Work required =
Return exactly those lines of the material that fall between the line with "hfov_deg: 44.5" and the final line, both included.

-- Source material follows --

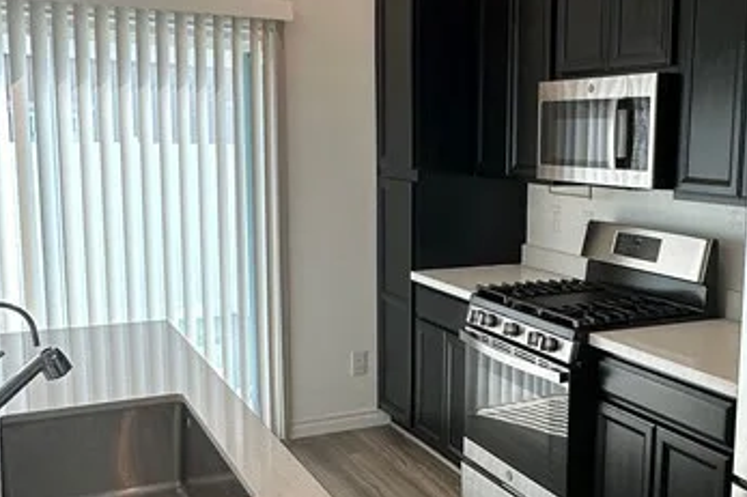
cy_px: 265
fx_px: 892
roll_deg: +0.8
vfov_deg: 31.1
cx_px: 519
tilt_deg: -7.2
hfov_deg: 44.5
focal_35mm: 43
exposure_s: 1/120
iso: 64
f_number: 2.2
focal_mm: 2.22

-- Source material concluded --

Your response =
hfov_deg: 44.5
focal_35mm: 43
exposure_s: 1/120
iso: 64
f_number: 2.2
focal_mm: 2.22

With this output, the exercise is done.